Why e-commerce firms could replace banks as the region’s leading lenders (Southeast Asia Globe), Rated: A
Peer to peer lending (P2P lending) first entered the wider public’s consciousness when it rose from the ashes of the global financial crisis in 2007. By cutting out traditional intermediaries, such as banks, the lending platforms, were able to offer borrowers lower interest rates and lenders higher returns. They were populist alternatives to the casino capitalism that had brought Wall Street to its knees.

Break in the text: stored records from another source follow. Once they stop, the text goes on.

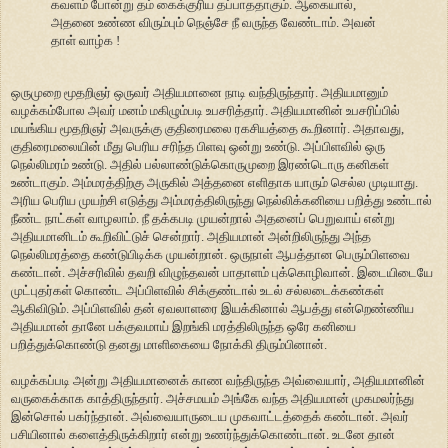
கவளம் போன்று தம் கைக்குரிய தப்பாததாகும். ஆகையால்,
அதனை உண்ண விரும்பும் நெஞ்சே நீ வருந்த வேண்டாம். அவன்
தாள் வாழ்க !
ஒருமுறை மூதறிஞர் ஒருவர் அதியமானை நாடி வந்திருந்தார். அதியமானும்
வழக்கம்போல அவர் மனம் மகிழும்படி உபசரித்தார். அதியமானின் உபசரிப்பில்
மயங்கிய மூதறிஞர் அவருக்கு குதிரைமலை ரகசியத்தை கூறினார். அதாவது,
குதிரைமலையின் மீது பெரிய சரிந்த பிளவு ஒன்று உண்டு. அப்பிளவில் ஒரு
நெல்லிமரம் உண்டு. அதில் பல்லாண்டுக்கொருமுறை இரண்டொரு கனிகள்
உண்டாகும். அம்மரத்திற்கு அருகில் அத்தனை எளிதாக யாரும் செல்ல முடியாது.
அரிய பெரிய முயற்சி எடுத்து அம்மரத்திலிருந்து நெல்லிக்கனியை பறித்து உண்டால்
நீண்ட நாட்கள் வாழலாம். நீ தக்கபடி முயன்றால் அதனைப் பெறுவாய் என்று
அதியமானிடம் கூறிவிட்டுச் சென்றார். அதியமான் அன்றிலிருந்து அந்த
நெல்லிமரத்தை கண்டுபிடிக்க முயன்றான். ஒருநாள் ஆபத்தான பெரும்பிளவை
கண்டான். அச்சரிவில் தவறி விழுந்தவன் பாதாளம் புக்கொழிவான். இடையிடையே
முட்புதர்கள் கொண்ட அப்பிளவில் சிக்குண்டால் உடல் சல்லடைக்கண்கள்
ஆகிவிடும். அப்பிளவில் தன் ஏவலாளரை இயக்கினால் ஆபத்து என்றெண்ணிய
அதியமான் தானே பக்குவமாய் இறங்கி மரத்திலிருந்த ஒரே கனியை
பறித்துக்கொண்டு தனது மாளிகையை நோக்கி திரும்பினான்.
வழக்கப்படி அன்று அதியமானைக் காண வந்திருந்த அவ்வையார், அதியமானின்
வருகைக்காக காத்திருந்தார். அச்சமயம் அங்கே வந்த அதியமான் முகமலர்ந்து
இன்சொல் பகர்ந்தான். அவ்வையாருடைய முகவாட்டத்தைக் கண்டான். அவர்
பசியினால் களைத்திருக்கிறார் என்று உணர்ந்துக்கொண்டான். உடனே தான்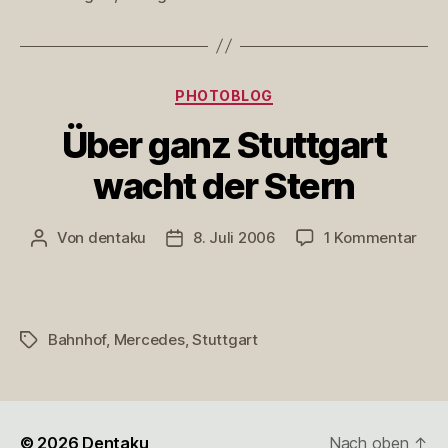
Kategorien
PHOTOBLOG
Über ganz Stuttgart
wacht der Stern
zu
Von
dentaku
8. Juli 2006
1 Kommentar
Beitragsautor
Veröffentlichungsdatum
Übe
gan
Stut
wac
Bahnhof
,
Mercedes
,
Stuttgart
Schlagwörter
der
Ster
© 2026
Dentaku
Nach oben
↑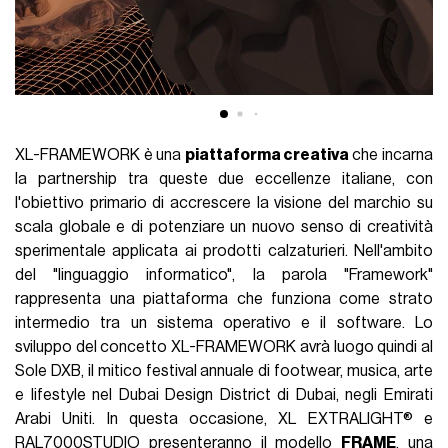
XL-FRAMEWORK è una
piattaforma creativa
che incarna
la partnership tra queste due eccellenze italiane, con
l'obiettivo primario di accrescere la visione del marchio su
scala globale e di potenziare un nuovo senso di creatività
sperimentale applicata ai prodotti calzaturieri. Nell'ambito
del "linguaggio informatico", la parola "Framework"
rappresenta una piattaforma che funziona come strato
intermedio tra un sistema operativo e il software. Lo
sviluppo del concetto XL-FRAMEWORK avrà luogo quindi al
Sole DXB, il mitico festival annuale di footwear, musica, arte
e lifestyle nel Dubai Design District di Dubai, negli Emirati
Arabi Uniti. In questa occasione, XL EXTRALIGHT® e
RAL7000STUDIO presenteranno il modello
FRAME
, una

According to a 2015 report by Deloitte, in Indonesia, Malaysia, the Philippines, Singapore and Thailand there exists “a clear disparity between what SMEs want and expect from banks and what the banks can deliver”. In Indonesia, the report found as few as 6% of SMEs were able to access bank loans.
Recent statistics from the Asian Development Bank show that the situation is similar in Myanmar, which the bank says suffers from a $2 billion shortage in available credit, a shortfall that Brad Jones, CEO of Wave Money, attributes to the country’s excessively cautious banking regulations.
According to data from Singapore-based venture capital fund Dymon Asia Ventures, less than 0.1% of loans in the region currently originate from P2P lending sources, compared with 10% in China and 2-3% in the UK and US. There is, therefore, sufficient growth potential for the Southeast Asian P2P lending market.
Peer-to-peer lending bears risk of bad debt (The Jakarta Post), Rated: A
Despite the rising trend of peer-to-peer (P2P) lending in Indonesia, an economist believes that online-based businesses have increased risk of bad debt if the lenders ignore the importance of supervision.
The credit application mechanism in P2P lending is risky. There is no integrated costumer blacklist data-base like in the banking industry, said Samuel Aset Manajemen economist Lana Soelistianingsih said in Jakarta on Friday.
Moreover, she said P2P lending offered annual interest rates of up to 18.5 percent to investors, adding that such aggressive offers could increase the risk of business failure.
FLINKS PARTNERS WITH MERCHANT ADVANCE CAPITAL (Betakit), Rated: B
Flinks, a financial API for banks and credit unions, announced a partnership with Merchant Advance Capital, an online lender for small and medium-sized businesses.
Merchant Advance Capital partnered with Flinks to reduce loan approval time for its customers. Flinks will allow Merchant Advance Capital to connect its app directly with customers’ banks, allowing the company to validate account ownership, account balances, and transaction histories.